While the majority of the other 40 banks monitored maintained their rates, the substantial shifts in Euribor submissions could not be attributed to market factors alone.
Notable changes occurred over a span of three working days:
- BNP Paribas reduced its Euribor rates by 0.4% in a single day, surpassing the 0.35% decrease witnessed after the September 11, 2001 terrorist attacks. Typically, daily Euribor movements are less than 0.1%.
- Credit Agricole, Societe Generale, Credit Industriel et Commercial, and HSBC’s French division all experienced significant drops in their Euribor estimates for borrowing euros over three months.
- Intesa Sanpaolo, an Italian bank, demonstrated unusual and consecutive daily reductions of 0.1% over three days.
On October 11-12, 2008, UK Prime Minister Gordon Brown attended an emergency summit in Paris with European leaders, including then European Central Bank president Jean-Claude Trichet. The participants issued statements emphasizing the necessity for “coordinated” actions to address the crisis.
Following the summit, Banca Monte dei Paschi di Siena and Spanish banks also recorded remarkable decreases in their rates.
During the investigation in November 2010, Peter Johnson informed regulators about JPMorgan Chase’s below-market offer in the dollar Libor market in New York in late October 2008. The US regulator confirmed that it had seen data indicating that JPMorgan Chase had offered to lend at a rate of 4.68%, while providing a much lower Libor estimate of borrowing costs at 3.25%.
According to Mr. Johnson, he believed that the offer to lend at a rate significantly below the market, especially during the crisis when other lenders were reluctant to provide cash, was influenced by the Federal Reserve Bank of New York.
“Were there rumours surrounding Chase at that time?” asked Anne Termine, an investigator for US regulator the Commodity Future Trading Commission.
“Yes,” Mr Johnson replied.
“What were they?”
“That the Fed had asked it to lend money into the market.”
However, it appears that the US authorities did not investigate the rumored intervention of the US central bank in their final notices regarding Barclays. Peter Johnson was not further questioned, and the Department of Justice’s final notices, which imposed fines on banks for Libor manipulation, made no mention of any intervention by a US central bank.
Despite the evidence, none of this information was publicly disclosed in press releases or official statements issued by regulators during the prosecution of 37 traders and the imposition of fines totaling $8.8 billion for manipulating Libor and Euribor. Jurors were unaware of this evidence during the trials.

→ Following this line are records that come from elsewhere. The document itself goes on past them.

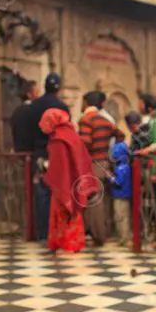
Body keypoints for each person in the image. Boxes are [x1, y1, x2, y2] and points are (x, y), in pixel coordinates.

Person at [41, 108, 97, 253]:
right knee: (74, 211)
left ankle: (63, 243)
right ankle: (74, 243)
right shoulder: (72, 135)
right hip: (76, 179)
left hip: (63, 182)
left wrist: (47, 169)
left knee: (61, 210)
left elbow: (59, 166)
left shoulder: (58, 139)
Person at [27, 72, 69, 241]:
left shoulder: (34, 106)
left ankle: (43, 233)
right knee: (58, 194)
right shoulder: (62, 107)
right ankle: (57, 232)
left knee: (41, 194)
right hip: (57, 154)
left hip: (39, 154)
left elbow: (29, 130)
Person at [78, 90, 123, 245]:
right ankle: (104, 232)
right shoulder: (105, 120)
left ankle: (98, 236)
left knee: (94, 200)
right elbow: (120, 135)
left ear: (86, 103)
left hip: (92, 164)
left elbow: (85, 143)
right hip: (104, 163)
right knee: (103, 200)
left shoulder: (86, 120)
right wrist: (112, 154)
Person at [110, 134, 132, 245]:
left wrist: (110, 178)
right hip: (123, 195)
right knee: (123, 217)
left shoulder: (121, 168)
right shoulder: (127, 166)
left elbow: (118, 182)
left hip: (120, 196)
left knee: (121, 217)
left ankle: (124, 238)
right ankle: (123, 238)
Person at [10, 80, 39, 153]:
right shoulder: (35, 110)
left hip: (18, 151)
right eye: (37, 92)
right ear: (29, 94)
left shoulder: (16, 111)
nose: (39, 95)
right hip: (33, 152)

The Treasury stated that it did not attempt to influence individual bank Libor submissions.
The Financial Conduct Authority (FCA) informed the BBC that it fulfilled its obligations regarding disclosure.
The Bank of England has previously referred to these allegations as “unsubstantiated.”
The Federal Bureau of Investigation (FBI) and the Commodity Futures Trading Commission (CFTC) declined to provide a comment.
The European Central Bank (ECB) has strongly refuted the assertions, stating that they misrepresent the role of a central bank in implementing monetary policy. While not providing specific details, the ECB emphasized that it has consistently acted in accordance with its mandate and in full compliance with the relevant laws.
Italian bank Intesa Sanpaolo asserted that it has always acted independently and in complete adherence to the rules governing rate-setting.